Ceci ne concerne pas uniquement les chevaux sauvages, mais aussi les chevaux de sang-froid car ils partagent le même patrimoine génétique : ils réagissent avec le même instinct, mais leur expérience diffère. En entrant dans le roundpen, la qualité de l'énergie est primordiale. On entre avec le sens des responsabilités, on doit par conséquent contrôler son esprit et son corps. Quand j'étais jeune, j'avais l'habitude de casser des chevaux en Europe, mais quand j'ai demandé à monter à cheval aux États-Unis, mon oncle m'a répondu : « Peut-être un jour. Pour l'instant, aide-moi avec la hutte à sudation ». J'ai dû l'aider à préparer les cérémonies et à porter les pierres rouges de feu. En fait, il me préparait à la manière cheyenne. Mais j'ai grandi en Europe et je ne le comprenais pas à l'époque.
Les cérémonies et les rituels, comme la Danse du soleil ou le jeûne, vous apprennent à vous contrôler. Ils enseignent à votre esprit à être plus puissant que votre corps et votre mental. Le corps a besoin de confort tout le temps, donc il met dans le mental cette idée de confort. Le sacrifice dans les cérémonies vous permet de comprendre qu'il n'y a pas besoin de confort, ni de contrôle de la part du mental. Le corps et le mental travaillent ensemble, mais seul l'esprit les relie et se connecte aux autres.



En Europe, les gens sont intellectuels. En donnant le contrôle à leur mental, ils ont perdu le lien avec tout, humain, non-humain. Ils ne peuvent plus ressentir avec leur cœur. Cependant, le cœur est le pouvoir d'expression de l'esprit. Les chevaux sont des esprits individuels et ont leur propre personnalité. C'est un non-sens de construire une méthode. Les méthodes ne se trouvent que dans les cultures intellectuelles. La manière des horsemen est de sentir le cheval avec le cœur, la technique vient de l'amour. Il faut penser cheval et faire partie de son univers. C'est ce que nous enseignent nos frères et sœurs de la Nation du cheval : comment comprendre la nature et comment en faire partie.
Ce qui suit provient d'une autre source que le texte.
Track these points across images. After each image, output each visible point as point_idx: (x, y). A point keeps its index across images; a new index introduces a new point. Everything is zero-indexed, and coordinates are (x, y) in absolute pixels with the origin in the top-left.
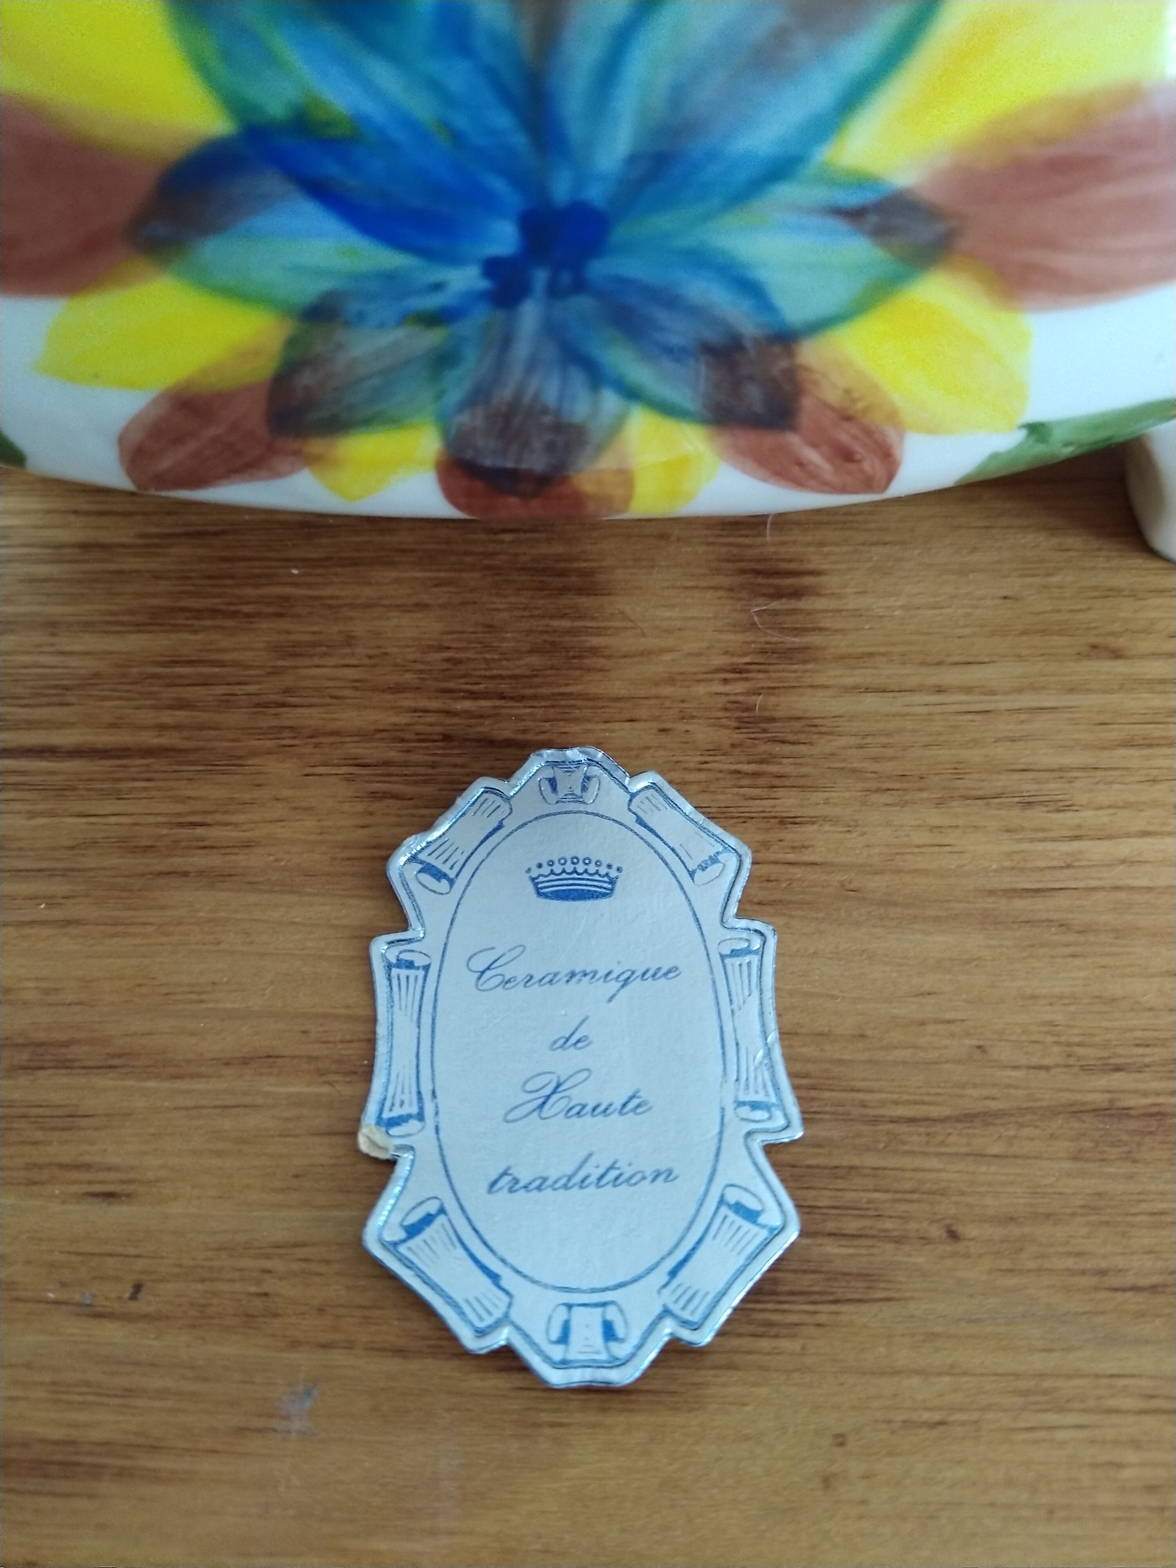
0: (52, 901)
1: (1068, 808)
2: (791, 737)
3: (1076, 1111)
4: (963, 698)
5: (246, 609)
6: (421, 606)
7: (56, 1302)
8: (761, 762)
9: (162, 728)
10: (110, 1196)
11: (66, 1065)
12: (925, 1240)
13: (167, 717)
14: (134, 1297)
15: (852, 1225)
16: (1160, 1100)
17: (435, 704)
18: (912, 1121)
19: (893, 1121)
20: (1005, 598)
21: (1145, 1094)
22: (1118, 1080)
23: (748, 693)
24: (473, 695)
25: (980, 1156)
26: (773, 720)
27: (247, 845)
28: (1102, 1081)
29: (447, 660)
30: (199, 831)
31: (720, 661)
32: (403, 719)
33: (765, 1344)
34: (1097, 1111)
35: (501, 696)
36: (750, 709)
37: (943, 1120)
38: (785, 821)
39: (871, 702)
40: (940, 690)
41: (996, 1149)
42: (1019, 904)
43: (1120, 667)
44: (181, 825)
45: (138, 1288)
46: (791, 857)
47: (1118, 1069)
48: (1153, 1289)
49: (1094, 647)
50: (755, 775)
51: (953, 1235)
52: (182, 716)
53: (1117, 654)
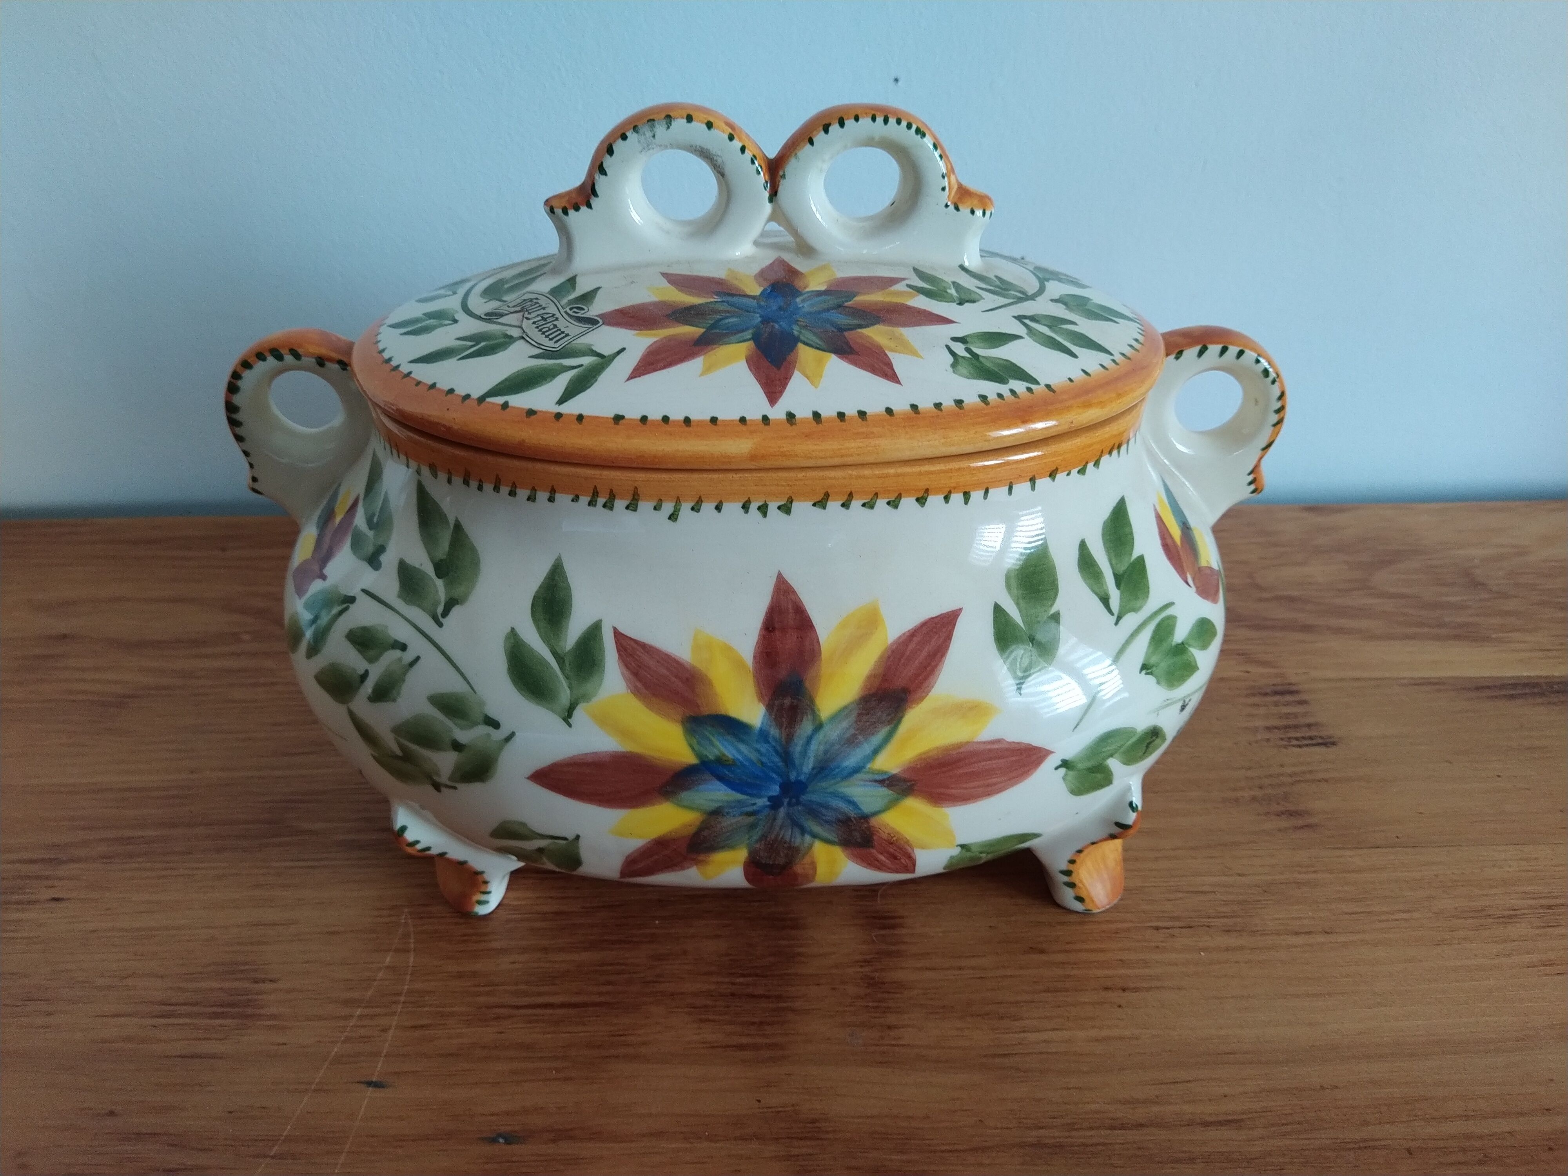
0: (558, 1070)
1: (1019, 1019)
2: (893, 991)
3: (1022, 1145)
4: (971, 971)
5: (635, 939)
6: (717, 937)
8: (879, 1001)
9: (601, 994)
11: (572, 1138)
13: (604, 989)
16: (1061, 1140)
17: (726, 980)
18: (950, 1151)
19: (943, 1151)
20: (990, 927)
21: (1054, 1137)
22: (1042, 1132)
23: (872, 972)
24: (743, 976)
25: (981, 1165)
26: (883, 983)
27: (645, 1043)
28: (1035, 1133)
29: (731, 960)
30: (623, 1038)
31: (860, 957)
32: (712, 987)
34: (1032, 1145)
35: (757, 975)
36: (874, 978)
37: (964, 1151)
38: (889, 1027)
39: (928, 974)
40: (960, 968)
41: (987, 1161)
42: (997, 1060)
43: (1043, 957)
44: (614, 1036)
46: (893, 1042)
47: (1041, 1128)
49: (1031, 948)
50: (877, 1007)
52: (609, 988)
53: (1042, 952)
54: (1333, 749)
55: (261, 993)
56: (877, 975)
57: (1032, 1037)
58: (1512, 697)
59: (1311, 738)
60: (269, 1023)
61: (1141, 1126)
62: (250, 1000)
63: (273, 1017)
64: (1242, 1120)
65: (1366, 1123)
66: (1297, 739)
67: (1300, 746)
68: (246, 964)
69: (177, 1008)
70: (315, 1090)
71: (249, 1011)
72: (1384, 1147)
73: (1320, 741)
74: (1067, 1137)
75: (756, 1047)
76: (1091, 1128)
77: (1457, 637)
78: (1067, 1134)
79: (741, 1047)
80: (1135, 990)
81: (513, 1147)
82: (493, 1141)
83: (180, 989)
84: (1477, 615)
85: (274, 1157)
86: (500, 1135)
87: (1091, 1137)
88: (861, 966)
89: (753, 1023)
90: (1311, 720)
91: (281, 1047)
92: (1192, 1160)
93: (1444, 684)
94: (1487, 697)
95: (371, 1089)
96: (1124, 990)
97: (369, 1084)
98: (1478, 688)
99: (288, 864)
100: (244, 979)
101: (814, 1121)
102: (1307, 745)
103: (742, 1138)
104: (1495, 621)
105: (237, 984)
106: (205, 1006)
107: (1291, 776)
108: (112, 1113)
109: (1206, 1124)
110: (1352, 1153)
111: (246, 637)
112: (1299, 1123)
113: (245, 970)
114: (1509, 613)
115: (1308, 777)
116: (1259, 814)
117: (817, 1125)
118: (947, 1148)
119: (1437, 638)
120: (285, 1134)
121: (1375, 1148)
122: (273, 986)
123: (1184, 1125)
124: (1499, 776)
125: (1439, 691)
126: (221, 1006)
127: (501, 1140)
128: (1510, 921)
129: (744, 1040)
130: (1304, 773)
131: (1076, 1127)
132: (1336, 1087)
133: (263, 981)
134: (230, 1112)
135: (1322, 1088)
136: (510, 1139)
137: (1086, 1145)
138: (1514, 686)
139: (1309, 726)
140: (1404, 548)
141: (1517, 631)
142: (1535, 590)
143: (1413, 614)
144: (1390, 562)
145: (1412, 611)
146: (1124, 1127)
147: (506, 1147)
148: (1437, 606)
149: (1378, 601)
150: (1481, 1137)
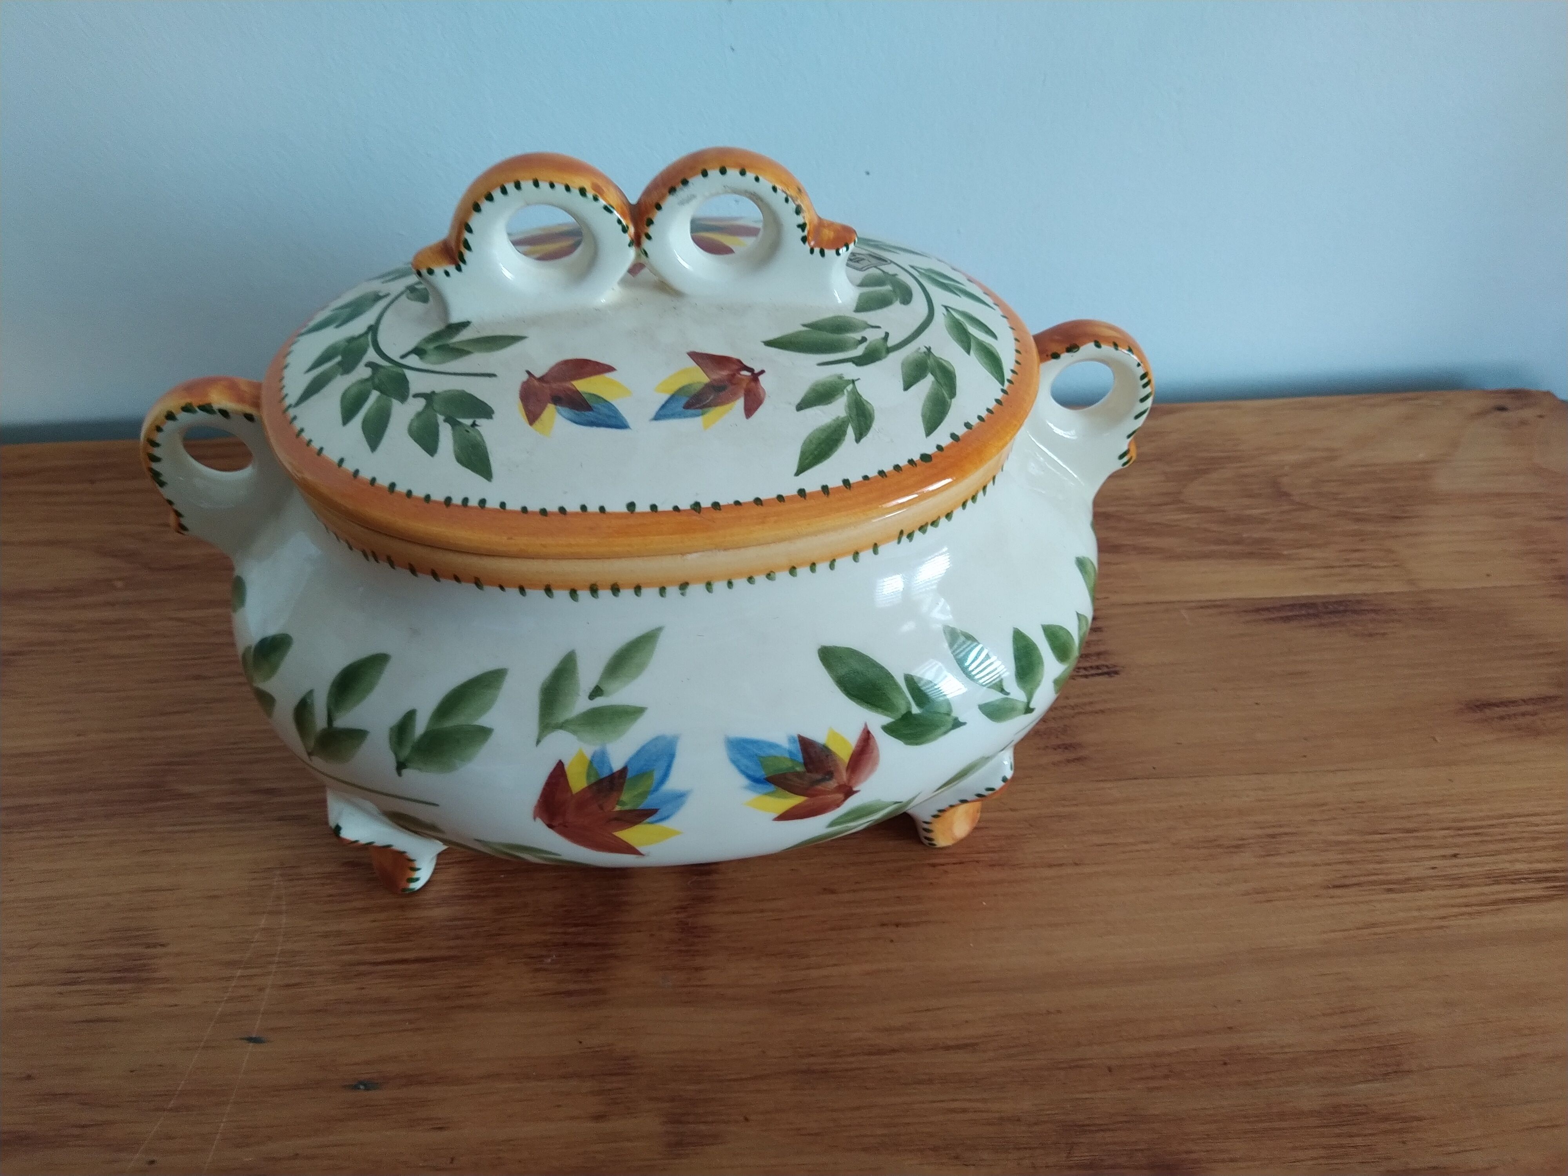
54: (1116, 678)
55: (154, 957)
56: (690, 920)
57: (814, 973)
58: (1287, 619)
59: (1098, 667)
60: (161, 986)
61: (894, 1051)
62: (145, 965)
63: (166, 980)
64: (976, 1044)
65: (1079, 1045)
66: (1085, 669)
67: (1086, 676)
68: (138, 930)
69: (80, 974)
70: (204, 1048)
71: (145, 975)
72: (1091, 1066)
73: (1106, 670)
74: (832, 1063)
75: (581, 993)
76: (853, 1055)
77: (1251, 555)
79: (569, 993)
80: (907, 925)
81: (373, 1092)
82: (355, 1087)
83: (81, 957)
84: (1275, 530)
85: (171, 1110)
86: (361, 1083)
87: (851, 1063)
88: (678, 913)
89: (581, 971)
90: (1102, 648)
91: (172, 1008)
92: (930, 1081)
93: (1227, 606)
94: (1265, 620)
95: (251, 1044)
96: (897, 925)
97: (251, 1040)
98: (1258, 610)
99: (170, 828)
100: (137, 944)
101: (626, 1058)
102: (1093, 675)
103: (564, 1077)
104: (1290, 536)
105: (131, 950)
106: (105, 972)
107: (1073, 708)
108: (29, 1077)
109: (947, 1048)
110: (1063, 1072)
111: (119, 584)
112: (1024, 1045)
113: (138, 936)
114: (1303, 527)
115: (1089, 708)
116: (1039, 749)
117: (628, 1061)
118: (733, 1077)
119: (1232, 556)
120: (180, 1088)
121: (1084, 1066)
122: (164, 950)
123: (929, 1050)
124: (1257, 704)
125: (1221, 614)
126: (119, 971)
127: (362, 1087)
128: (1236, 850)
129: (572, 987)
130: (1085, 704)
132: (1059, 1012)
133: (155, 946)
134: (132, 1071)
135: (1049, 1013)
136: (369, 1085)
137: (847, 1070)
138: (1292, 607)
139: (1099, 654)
140: (1222, 454)
141: (1309, 546)
142: (1336, 499)
143: (1215, 529)
144: (1205, 472)
145: (1214, 527)
146: (880, 1052)
147: (366, 1093)
148: (1239, 520)
149: (1185, 516)
150: (1170, 1055)
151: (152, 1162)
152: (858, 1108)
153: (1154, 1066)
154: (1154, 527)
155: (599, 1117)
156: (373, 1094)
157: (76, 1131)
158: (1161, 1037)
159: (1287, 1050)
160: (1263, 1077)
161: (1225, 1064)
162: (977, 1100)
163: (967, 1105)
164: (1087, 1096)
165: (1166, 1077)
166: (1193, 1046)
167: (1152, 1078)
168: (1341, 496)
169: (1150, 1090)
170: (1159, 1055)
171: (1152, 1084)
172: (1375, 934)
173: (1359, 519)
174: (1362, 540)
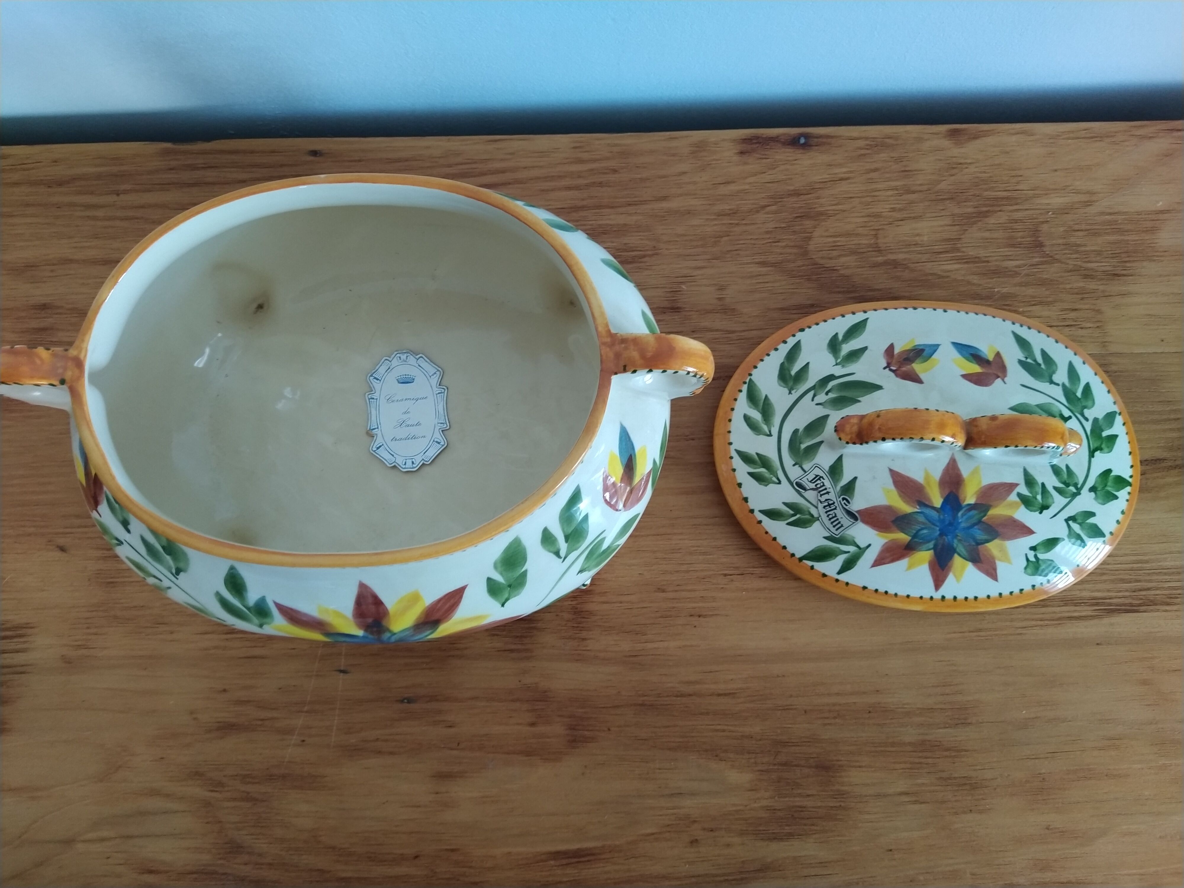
1: (646, 635)
2: (586, 617)
3: (635, 705)
7: (444, 747)
8: (579, 624)
10: (450, 727)
11: (437, 700)
12: (604, 731)
14: (458, 745)
15: (590, 728)
16: (653, 702)
19: (600, 708)
20: (640, 574)
21: (650, 701)
22: (645, 698)
23: (577, 604)
25: (616, 714)
26: (582, 612)
27: (466, 648)
28: (642, 698)
33: (573, 750)
34: (640, 705)
37: (610, 707)
38: (584, 639)
39: (605, 606)
40: (621, 603)
41: (619, 713)
42: (631, 659)
44: (452, 644)
45: (459, 744)
46: (584, 649)
47: (646, 696)
48: (645, 740)
50: (578, 627)
51: (609, 730)
56: (579, 606)
57: (650, 646)
61: (690, 695)
64: (736, 693)
65: (791, 696)
70: (316, 676)
72: (795, 709)
74: (656, 701)
75: (518, 651)
76: (668, 696)
78: (656, 699)
79: (512, 651)
80: (705, 616)
81: (412, 705)
82: (402, 701)
85: (306, 712)
86: (405, 699)
87: (666, 701)
88: (572, 601)
89: (517, 637)
92: (707, 714)
95: (342, 674)
96: (699, 616)
97: (341, 671)
101: (545, 692)
103: (513, 701)
104: (1030, 292)
108: (225, 690)
109: (719, 695)
110: (780, 712)
112: (761, 695)
114: (1042, 283)
117: (546, 694)
118: (603, 706)
120: (308, 699)
121: (791, 709)
127: (406, 701)
129: (513, 647)
131: (661, 695)
132: (784, 676)
134: (280, 689)
135: (778, 676)
136: (410, 701)
137: (663, 705)
140: (1005, 194)
141: (1041, 303)
142: (1077, 252)
143: (975, 281)
144: (986, 214)
145: (975, 279)
146: (682, 696)
147: (407, 705)
148: (997, 272)
149: (957, 266)
150: (840, 705)
151: (303, 741)
152: (668, 727)
153: (830, 711)
154: (930, 277)
155: (533, 724)
156: (412, 706)
157: (260, 723)
158: (838, 694)
159: (906, 706)
160: (888, 721)
161: (870, 712)
162: (732, 725)
163: (726, 728)
164: (790, 726)
165: (835, 718)
166: (854, 701)
167: (828, 718)
168: (1083, 249)
169: (825, 725)
170: (834, 705)
171: (827, 721)
172: (979, 636)
173: (1088, 276)
174: (1082, 299)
J'enseigne le horsemanship en Europe car c'est là que j'ai grandi. Quand j'étais enfant, il m'était difficile de comprendre mes origines et quel était mon mode de vie. Mais mon oncle, John junior, m'a appris qu'il y a une raison à tout et maintenant je sais que ma raison est d'être entre deux continents et d'être un pont entre deux cultures. Mon objectif est d'aider les Européens à comprendre, grâce à l'aide des chevaux, comment ne plus être contrôlés par la puissance de leur mental. Car c'est le côté intellectuel qui les éloigne du cercle sacré de la vie. Seule la nature - animaux, arbres, plantes - nous rappellent d'où nous venons. Nous sommes tous des autochtones et les chevaux nous apprennent comment nous reconnecter avec la nature.


Les chevaux sont une passerelle vers le monde spirituel. Ils me rappellent d'où je viens et qui étaient mes ancêtres. Grâce à eux, j'apprends à être responsable et à ne pas tout ignorer autour de moi. Si je ne suis pas responsable, je détruis tout ; si je suis responsable, je fais de mon mieux pour respecter les forêts et l'eau, les sols et les animaux, et même le moindre petit brin d’herbe que je vois. Il existe un mot cheyenne : « Na mane o tets ». Il signifie « du plus profond de mon cœur je me connecte à tout ce qui est ».